#### Source text:
──────
Earlier Monday, Micron's stock was up as much as 9.6% at an intraday high of $818.67, which lifted the company's market capitalization to $923.2 billion - its first time above $900 billion. Micron first topped the $600 billion mark just six sessions ago, on May 1, and reached the $800 billion milestone on May 8. The stock would have to close at $798.06 to hit the $900 million closing milestone, according to Dow Jones Market Data.
At current prices, the market cap of $881.59 billion would make Micron the 12th most valuable U.S. company.
Read on: Micron is now worth more than JPMorgan as the stock sees its best week in two decades
Luria also sees memory potentially becoming "a better market" compared with the one for central processing units, which has boomed in recent months from agentic AI and the shift to inference, or the process of running AI models after training.
Unlike the CPU market, which is becoming "more crowded," the market for dynamic random-access memory is limited to Micron, Samsung and SK Hynix (KR:000660), Luria noted.
──────
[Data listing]

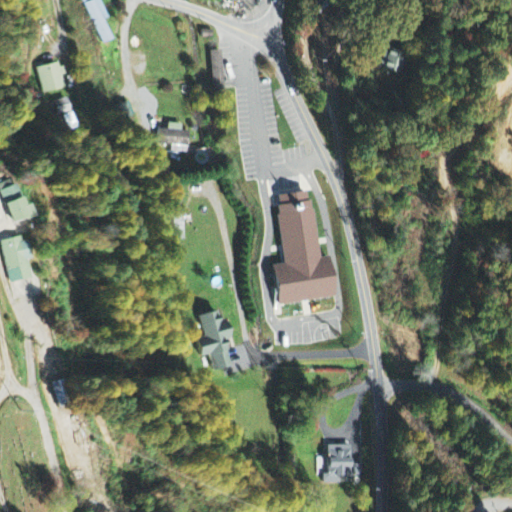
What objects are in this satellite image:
road: (196, 9)
road: (274, 19)
building: (100, 21)
road: (306, 33)
building: (391, 61)
building: (216, 68)
road: (314, 72)
building: (52, 79)
building: (172, 136)
building: (11, 203)
building: (178, 218)
road: (354, 244)
building: (300, 250)
building: (298, 253)
building: (14, 259)
building: (213, 340)
road: (454, 392)
park: (24, 460)
building: (337, 464)
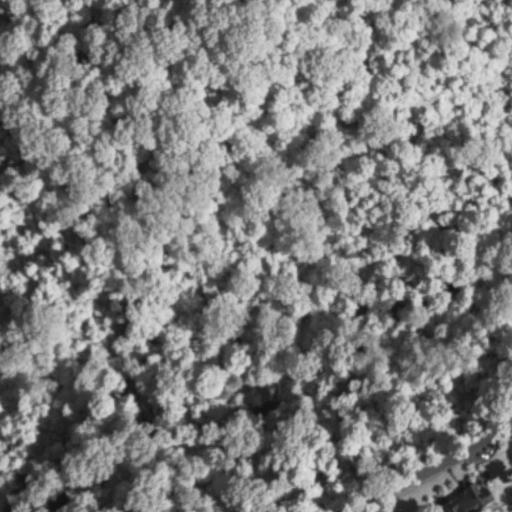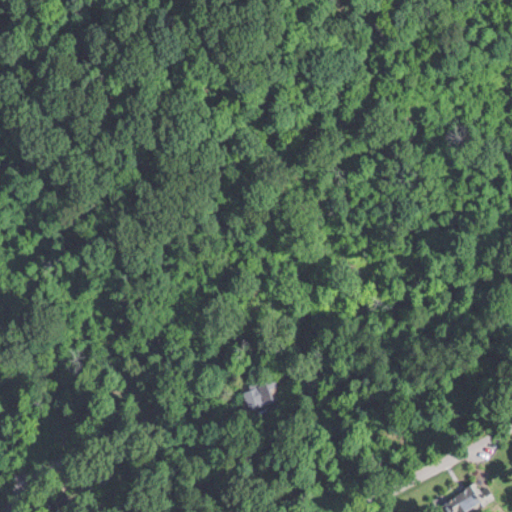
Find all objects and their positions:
building: (259, 389)
road: (119, 441)
road: (432, 474)
building: (473, 500)
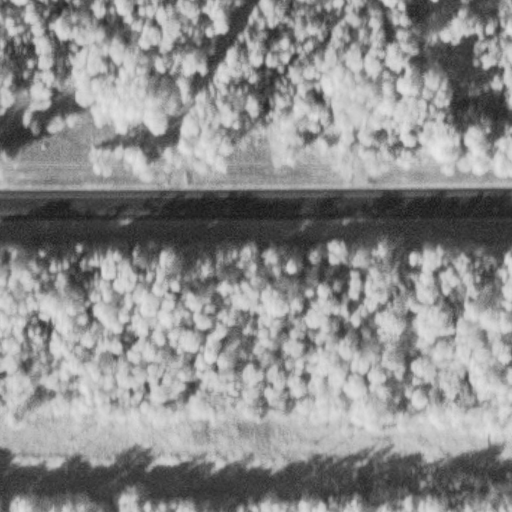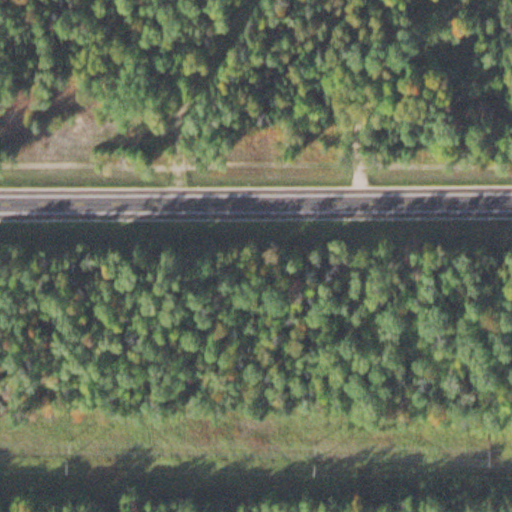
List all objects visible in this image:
road: (256, 201)
power tower: (485, 424)
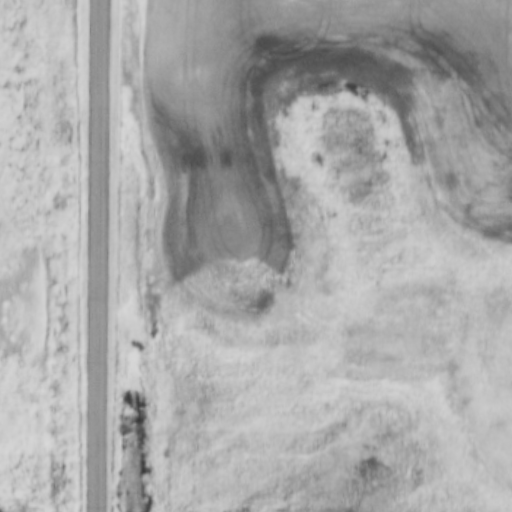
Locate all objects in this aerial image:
road: (94, 255)
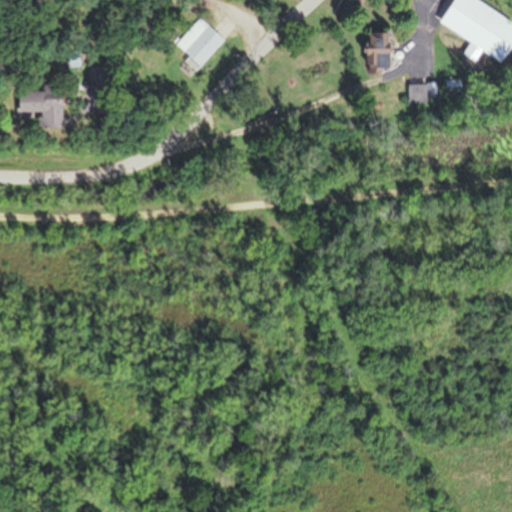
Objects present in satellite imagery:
building: (474, 28)
building: (197, 44)
building: (372, 50)
building: (28, 110)
road: (177, 131)
road: (256, 203)
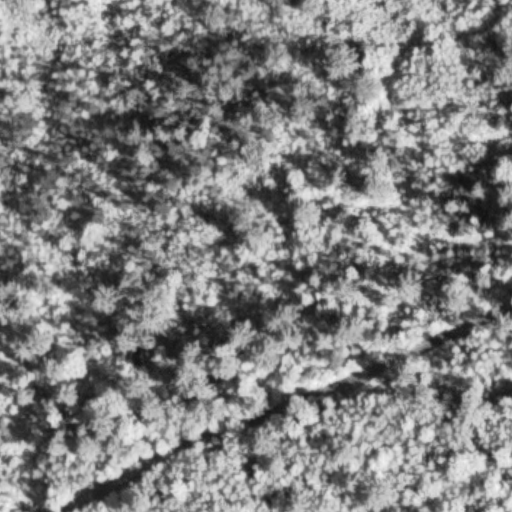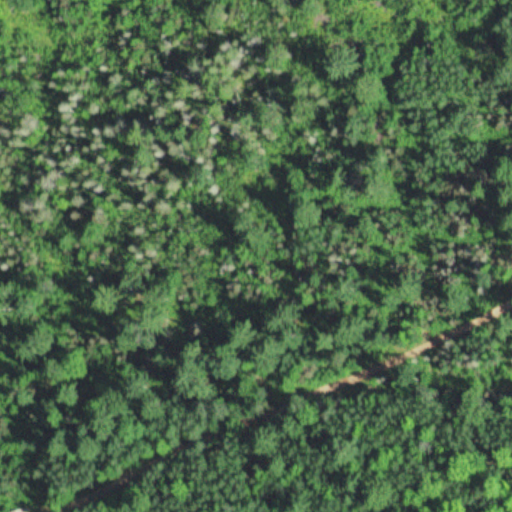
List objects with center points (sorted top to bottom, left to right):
road: (296, 412)
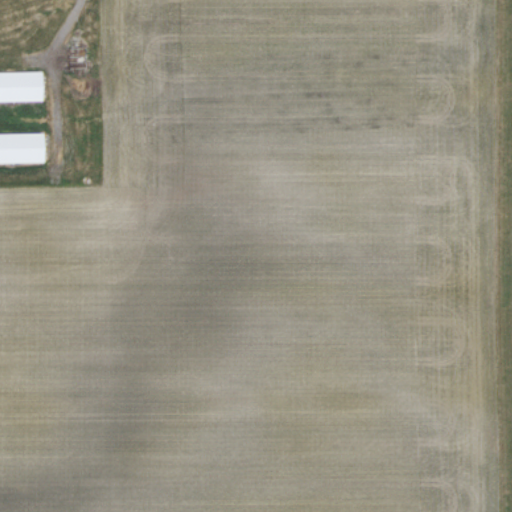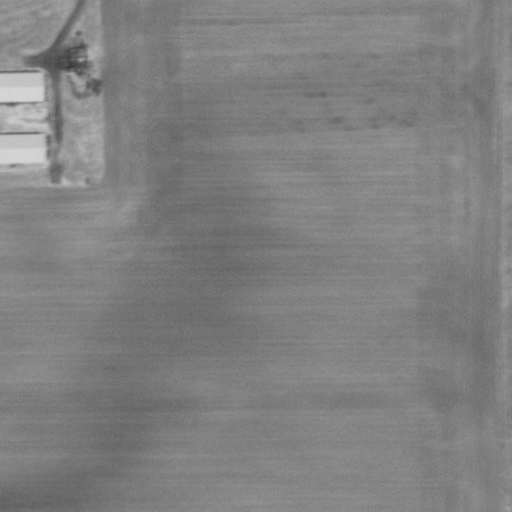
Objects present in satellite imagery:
road: (63, 27)
building: (21, 147)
──────
#### Tasks to perform:
1. According to the Micron stock article, which companies make up the market for dynamic random-access memory?
2. Rewrite the part of the Micron stock article that opens with the words containing "Read on: Micron" and closes with "models after training.", swapping "central processing units" for "CPUs".
3. Write the next part of the Micron stock article, picking up after its last sentence.
The data listing is separate material and has nothing to do with the Micron stock article.

#### Results in order:
1. Micron, Samsung and SK Hynix

2.
Read on: Micron is now worth more than JPMorgan as the stock sees its best week in two decades
Luria also sees memory potentially becoming "a better market" compared with the one for CPUs, which has boomed in recent months from agentic AI and the shift to inference, or the process of running AI models after training.

3.
Additionally, memory companies still "remember the pain of [the] last cycle" when strong demand eventually fell, sending prices on a freefall, he said. This time, "they are demanding their value," and he sees memory makers positioned to continue raising prices amid supply shortages. He doesn't see the same dynamic for the CPU market, where growing competition means companies have less pricing power.
In Luria's view, investors will start to "rethink the previous punitive valuation framework" for Micron, which will lead to "substantial upside." Late last month, Luria initiated coverage of Micron's stock with a buy rating and a $1,000 price target, representing upside of 34% to its Friday closing price of $746.49.
Micron's stock has rocketed 173.9% in 2026, while the PHLX Semiconductor Index SOX has rallied 69% and the S&P 500 index SPX has advanced 8.3%.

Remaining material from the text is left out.